- _EXERCISE DATA_

☆ ☆ ☆ ☆ ☆ ☆ ☆

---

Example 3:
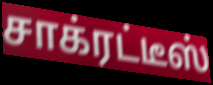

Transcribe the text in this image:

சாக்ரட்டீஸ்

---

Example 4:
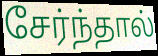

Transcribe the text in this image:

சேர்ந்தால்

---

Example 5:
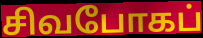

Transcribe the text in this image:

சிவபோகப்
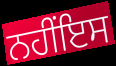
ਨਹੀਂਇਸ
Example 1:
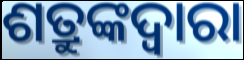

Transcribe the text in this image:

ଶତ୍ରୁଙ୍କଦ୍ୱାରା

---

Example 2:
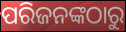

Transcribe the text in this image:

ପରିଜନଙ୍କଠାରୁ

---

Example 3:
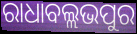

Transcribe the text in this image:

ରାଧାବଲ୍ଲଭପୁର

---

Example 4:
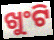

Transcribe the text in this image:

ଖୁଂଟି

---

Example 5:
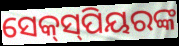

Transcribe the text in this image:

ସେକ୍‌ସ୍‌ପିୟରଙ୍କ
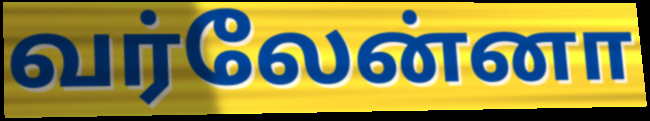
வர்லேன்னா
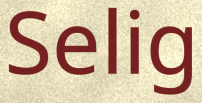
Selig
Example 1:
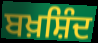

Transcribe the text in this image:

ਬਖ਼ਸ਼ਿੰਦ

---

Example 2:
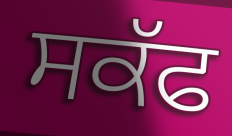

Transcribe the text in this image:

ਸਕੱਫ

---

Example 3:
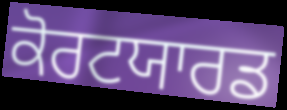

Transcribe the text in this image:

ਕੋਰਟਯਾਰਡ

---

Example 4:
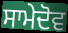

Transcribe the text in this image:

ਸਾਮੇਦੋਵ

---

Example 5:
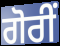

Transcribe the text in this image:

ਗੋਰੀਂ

☆ ☆ ☆ ☆ ☆ ☆ ☆

- _WORK ITEM_
Repeat the material above exactly; any picture in it is left out.

- _REPLY_
---

Example 3:

Transcribe the text in this image:

சாக்ரட்டீஸ்

---

Example 4:

Transcribe the text in this image:

சேர்ந்தால்

---

Example 5:

Transcribe the text in this image:

சிவபோகப்
ਨਹੀਂਇਸ
Example 1:

Transcribe the text in this image:

ଶତ୍ରୁଙ୍କଦ୍ୱାରା

---

Example 2:

Transcribe the text in this image:

ପରିଜନଙ୍କଠାରୁ

---

Example 3:

Transcribe the text in this image:

ରାଧାବଲ୍ଲଭପୁର

---

Example 4:

Transcribe the text in this image:

ଖୁଂଟି

---

Example 5:

Transcribe the text in this image:

ସେକ୍‌ସ୍‌ପିୟରଙ୍କ
வர்லேன்னா
Selig
Example 1:

Transcribe the text in this image:

ਬਖ਼ਸ਼ਿੰਦ

---

Example 2:

Transcribe the text in this image:

ਸਕੱਫ

---

Example 3:

Transcribe the text in this image:

ਕੋਰਟਯਾਰਡ

---

Example 4:

Transcribe the text in this image:

ਸਾਮੇਦੋਵ

---

Example 5:

Transcribe the text in this image:

ਗੋਰੀਂ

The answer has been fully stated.